> Assignment: Output the entries below word for word, stopping once the line containing "kubectl apply -f ./nginx-blue.yaml" is done, and omit each picture.

(Records for this task)

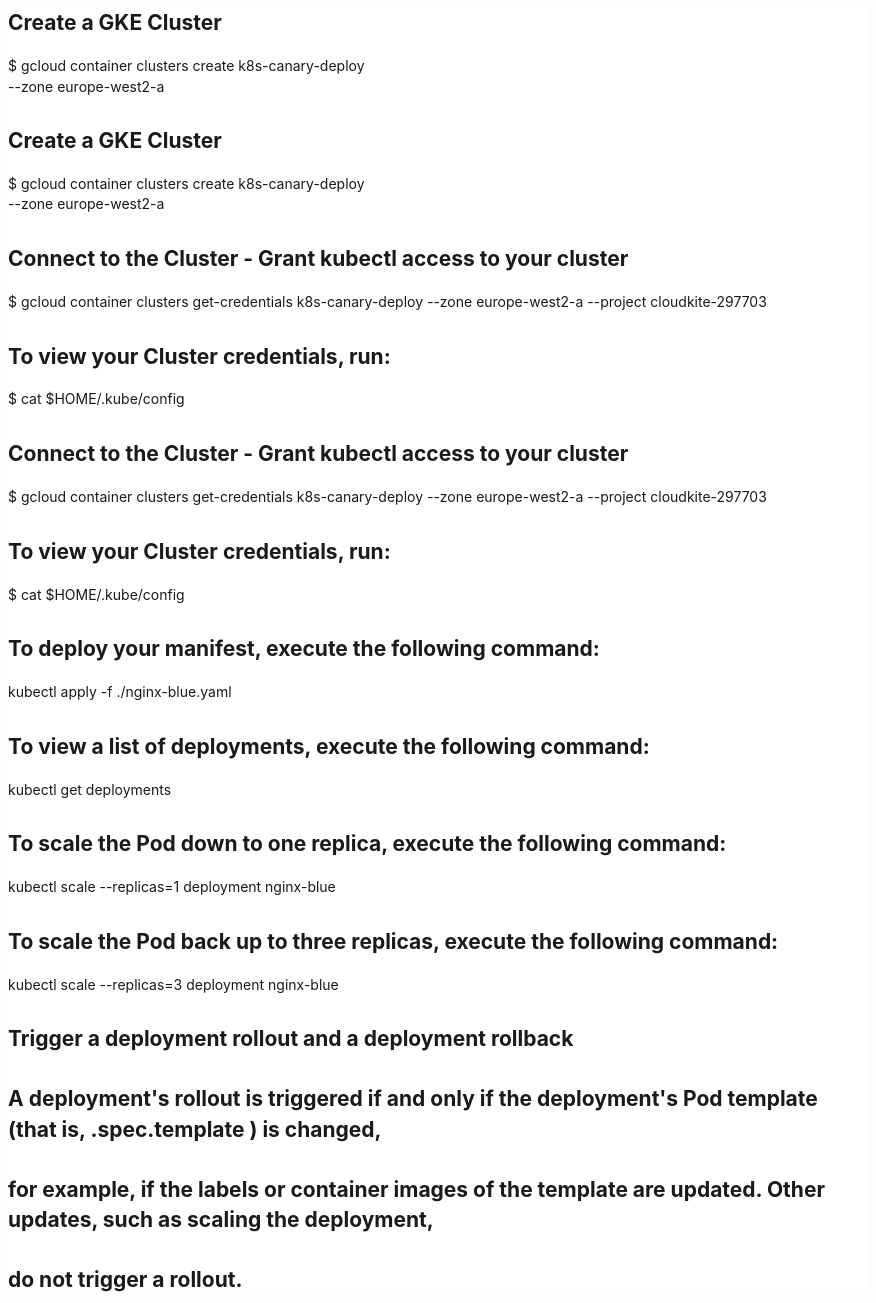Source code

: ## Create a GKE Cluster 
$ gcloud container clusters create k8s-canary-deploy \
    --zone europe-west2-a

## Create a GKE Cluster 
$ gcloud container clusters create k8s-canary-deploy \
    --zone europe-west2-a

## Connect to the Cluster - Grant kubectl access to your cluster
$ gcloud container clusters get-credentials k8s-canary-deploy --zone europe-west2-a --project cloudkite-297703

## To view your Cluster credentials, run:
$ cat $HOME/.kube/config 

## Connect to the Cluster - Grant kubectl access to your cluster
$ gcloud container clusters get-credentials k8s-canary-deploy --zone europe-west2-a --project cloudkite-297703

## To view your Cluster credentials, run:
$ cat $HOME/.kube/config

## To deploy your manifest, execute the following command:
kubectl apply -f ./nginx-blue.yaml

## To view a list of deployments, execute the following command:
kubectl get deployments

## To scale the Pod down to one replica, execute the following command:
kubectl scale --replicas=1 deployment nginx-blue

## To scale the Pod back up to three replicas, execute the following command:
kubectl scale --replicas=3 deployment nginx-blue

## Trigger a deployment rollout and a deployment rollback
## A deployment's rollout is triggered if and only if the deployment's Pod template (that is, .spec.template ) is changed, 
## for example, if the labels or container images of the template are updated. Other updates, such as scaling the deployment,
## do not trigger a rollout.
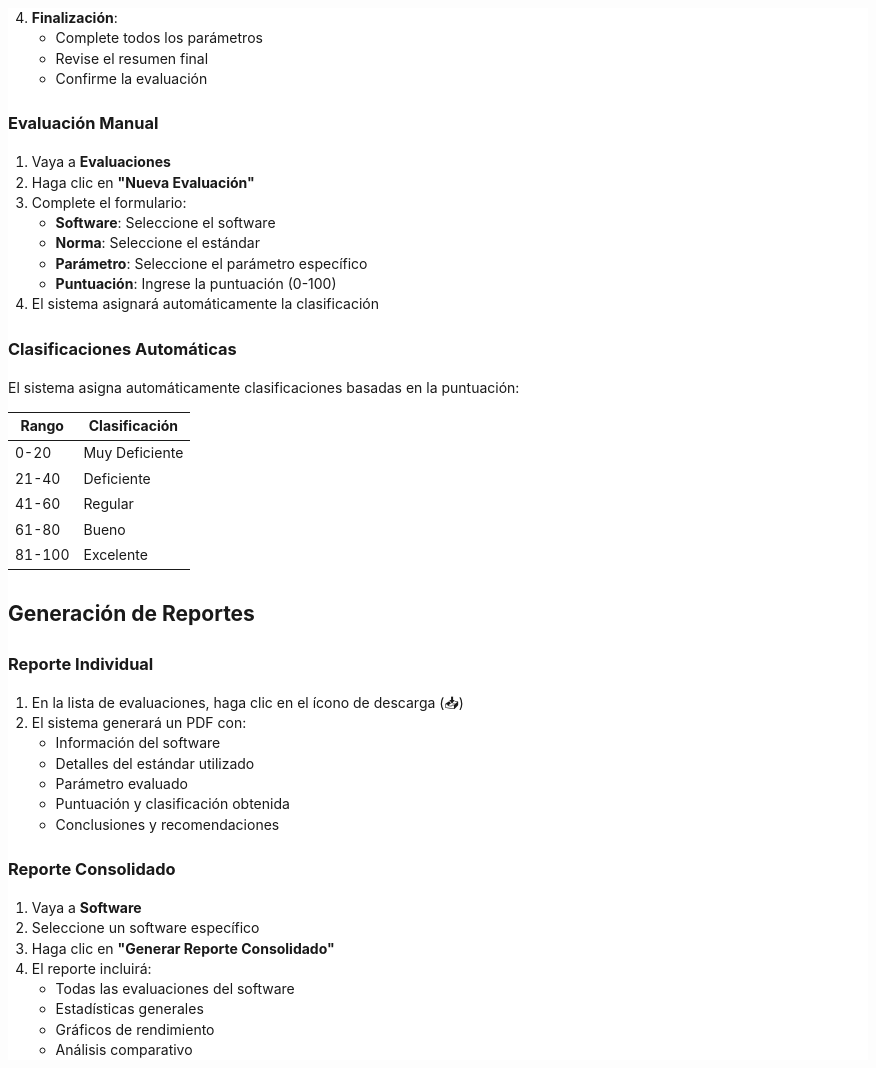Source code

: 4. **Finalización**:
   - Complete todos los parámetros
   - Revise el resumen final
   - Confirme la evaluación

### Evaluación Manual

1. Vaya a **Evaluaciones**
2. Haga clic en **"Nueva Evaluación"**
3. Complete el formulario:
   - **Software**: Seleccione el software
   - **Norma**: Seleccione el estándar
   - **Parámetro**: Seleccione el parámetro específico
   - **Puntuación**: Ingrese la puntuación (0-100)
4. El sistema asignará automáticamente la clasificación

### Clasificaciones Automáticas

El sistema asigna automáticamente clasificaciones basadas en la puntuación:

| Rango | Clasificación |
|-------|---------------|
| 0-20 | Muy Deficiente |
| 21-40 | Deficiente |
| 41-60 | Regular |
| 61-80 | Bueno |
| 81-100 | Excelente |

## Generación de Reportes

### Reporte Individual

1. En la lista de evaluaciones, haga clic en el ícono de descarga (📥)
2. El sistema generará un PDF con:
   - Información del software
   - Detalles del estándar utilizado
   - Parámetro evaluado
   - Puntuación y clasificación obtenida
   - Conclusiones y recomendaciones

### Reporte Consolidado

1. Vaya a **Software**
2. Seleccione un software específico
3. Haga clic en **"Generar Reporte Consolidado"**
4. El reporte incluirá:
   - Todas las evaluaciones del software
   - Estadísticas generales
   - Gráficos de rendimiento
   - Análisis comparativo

(End Records for this task)

> Answer for the task:
Source code

: ## Create a GKE Cluster 
$ gcloud container clusters create k8s-canary-deploy \
    --zone europe-west2-a

## Create a GKE Cluster 
$ gcloud container clusters create k8s-canary-deploy \
    --zone europe-west2-a

## Connect to the Cluster - Grant kubectl access to your cluster
$ gcloud container clusters get-credentials k8s-canary-deploy --zone europe-west2-a --project cloudkite-297703

## To view your Cluster credentials, run:
$ cat $HOME/.kube/config 

## Connect to the Cluster - Grant kubectl access to your cluster
$ gcloud container clusters get-credentials k8s-canary-deploy --zone europe-west2-a --project cloudkite-297703

## To view your Cluster credentials, run:
$ cat $HOME/.kube/config

## To deploy your manifest, execute the following command:
kubectl apply -f ./nginx-blue.yaml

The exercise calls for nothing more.